* _Your instructions_
Lines with "results": pull these out of the listing below.

* _Extracted records_
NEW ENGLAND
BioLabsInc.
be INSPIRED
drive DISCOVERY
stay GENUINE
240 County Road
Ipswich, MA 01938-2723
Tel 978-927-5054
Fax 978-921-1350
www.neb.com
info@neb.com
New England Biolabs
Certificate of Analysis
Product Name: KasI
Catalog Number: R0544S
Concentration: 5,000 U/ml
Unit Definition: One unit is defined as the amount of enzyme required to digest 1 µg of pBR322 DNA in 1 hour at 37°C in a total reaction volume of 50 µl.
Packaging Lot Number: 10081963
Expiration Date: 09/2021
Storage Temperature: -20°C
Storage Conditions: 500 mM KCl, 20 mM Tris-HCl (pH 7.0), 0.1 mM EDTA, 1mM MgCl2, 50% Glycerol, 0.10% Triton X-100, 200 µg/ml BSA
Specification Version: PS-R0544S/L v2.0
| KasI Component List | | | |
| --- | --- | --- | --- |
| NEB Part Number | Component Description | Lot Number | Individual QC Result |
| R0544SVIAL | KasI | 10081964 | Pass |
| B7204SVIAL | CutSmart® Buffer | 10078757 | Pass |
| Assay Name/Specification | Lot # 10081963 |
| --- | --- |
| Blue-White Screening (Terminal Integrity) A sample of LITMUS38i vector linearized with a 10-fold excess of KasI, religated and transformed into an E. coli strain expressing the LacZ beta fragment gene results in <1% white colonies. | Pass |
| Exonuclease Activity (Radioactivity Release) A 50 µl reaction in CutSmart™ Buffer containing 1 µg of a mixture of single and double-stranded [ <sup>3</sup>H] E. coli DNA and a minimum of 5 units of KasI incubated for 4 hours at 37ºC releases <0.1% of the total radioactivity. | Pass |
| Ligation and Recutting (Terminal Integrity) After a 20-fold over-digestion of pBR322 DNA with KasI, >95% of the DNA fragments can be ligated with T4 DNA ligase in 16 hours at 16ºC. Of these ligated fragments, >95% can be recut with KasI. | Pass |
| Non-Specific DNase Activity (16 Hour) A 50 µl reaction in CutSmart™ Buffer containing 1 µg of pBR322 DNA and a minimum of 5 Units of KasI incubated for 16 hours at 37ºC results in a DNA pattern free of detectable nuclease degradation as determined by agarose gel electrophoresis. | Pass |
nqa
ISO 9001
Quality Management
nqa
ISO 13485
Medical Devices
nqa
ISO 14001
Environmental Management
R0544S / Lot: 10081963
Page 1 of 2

* _Output of the task_
| Blue-White Screening (Terminal Integrity) A sample of LITMUS38i vector linearized with a 10-fold excess of KasI, religated and transformed into an E. coli strain expressing the LacZ beta fragment gene results in <1% white colonies. | Pass |
| Non-Specific DNase Activity (16 Hour) A 50 µl reaction in CutSmart™ Buffer containing 1 µg of pBR322 DNA and a minimum of 5 Units of KasI incubated for 16 hours at 37ºC results in a DNA pattern free of detectable nuclease degradation as determined by agarose gel electrophoresis. | Pass |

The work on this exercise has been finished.